Start of SOURCE MATERIAL

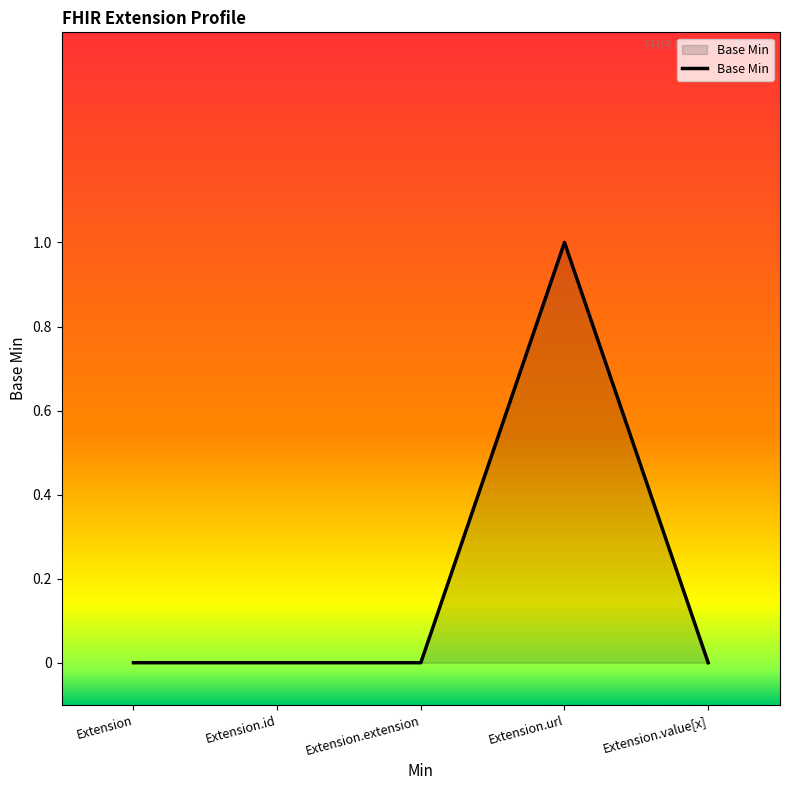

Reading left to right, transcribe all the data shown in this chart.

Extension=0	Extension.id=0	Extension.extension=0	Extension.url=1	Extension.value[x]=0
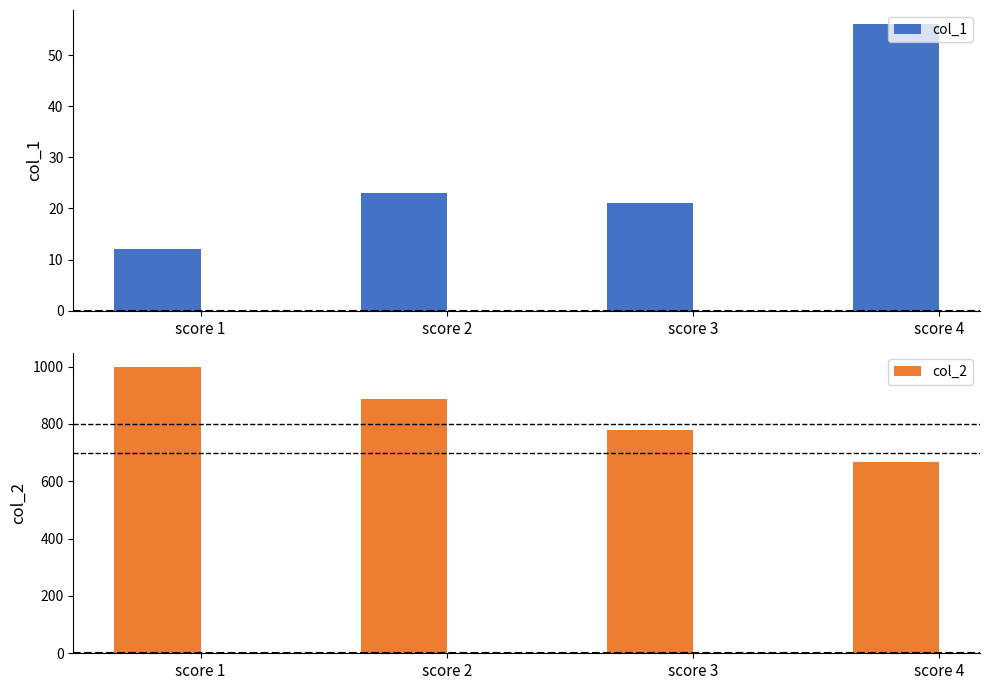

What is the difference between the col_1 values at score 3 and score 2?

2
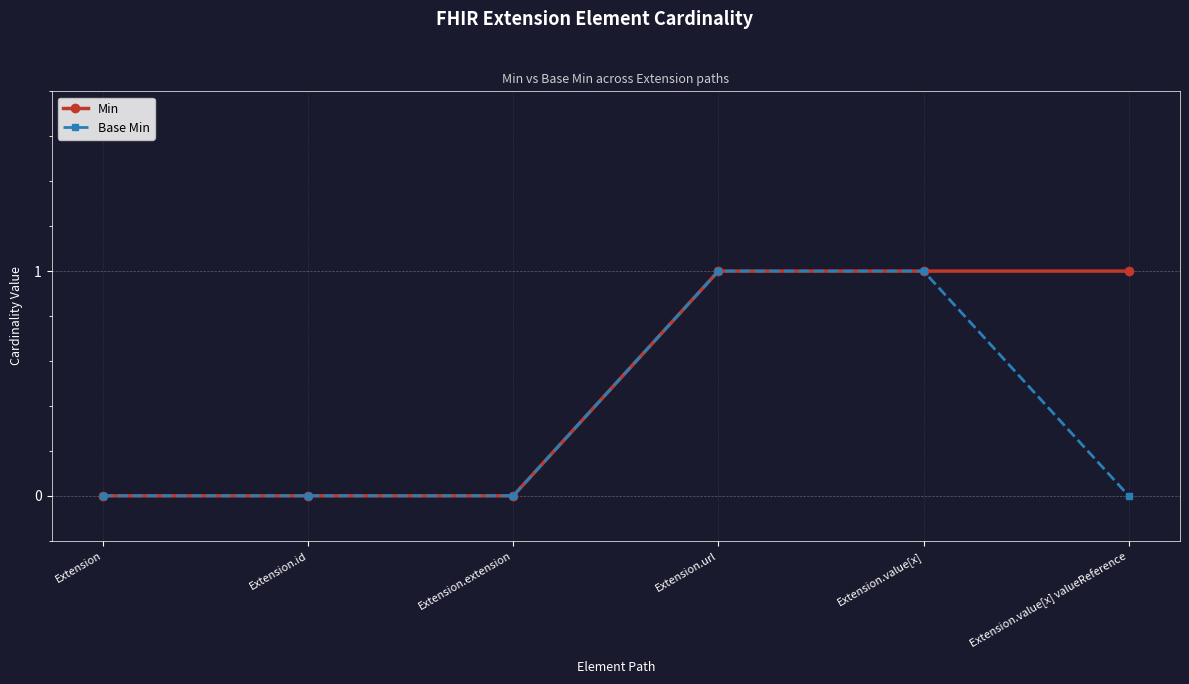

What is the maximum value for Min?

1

End of SOURCE MATERIAL
Start of SOURCE MATERIAL

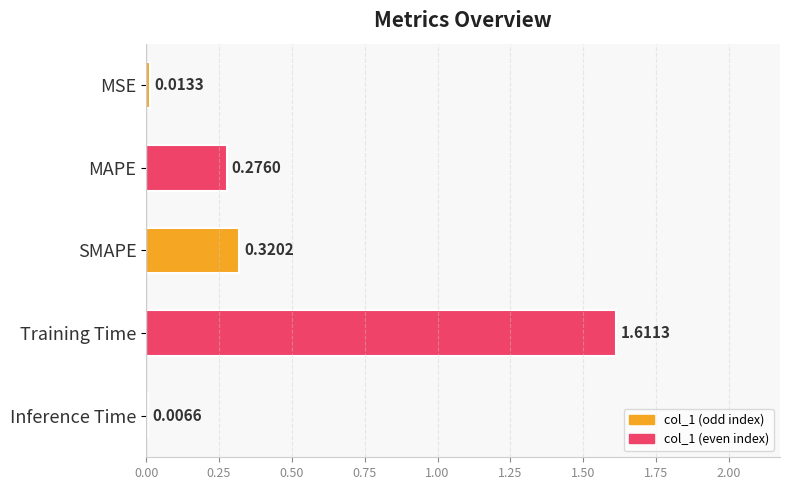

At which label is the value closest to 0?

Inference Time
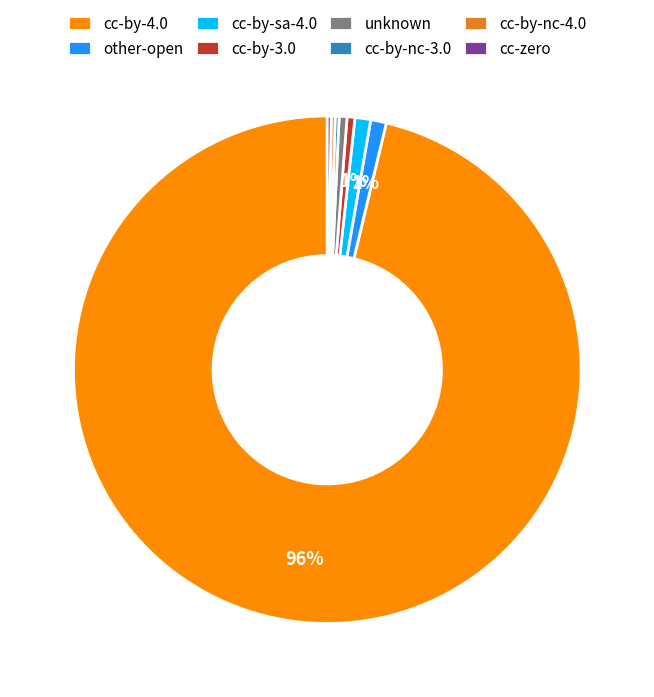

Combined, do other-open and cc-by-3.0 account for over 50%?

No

End of SOURCE MATERIAL

→ **TASK DESCRIPTION**
Quote the material word for word, starting at the line that contains "Reading left to" and ending at the line that contains "What is the maximum value for Min?". Leave the pictures out of your answer.

→ **SOLUTION BELOW**
Reading left to right, transcribe all the data shown in this chart.

Extension=0	Extension.id=0	Extension.extension=0	Extension.url=1	Extension.value[x]=0

What is the difference between the col_1 values at score 3 and score 2?

2

What is the maximum value for Min?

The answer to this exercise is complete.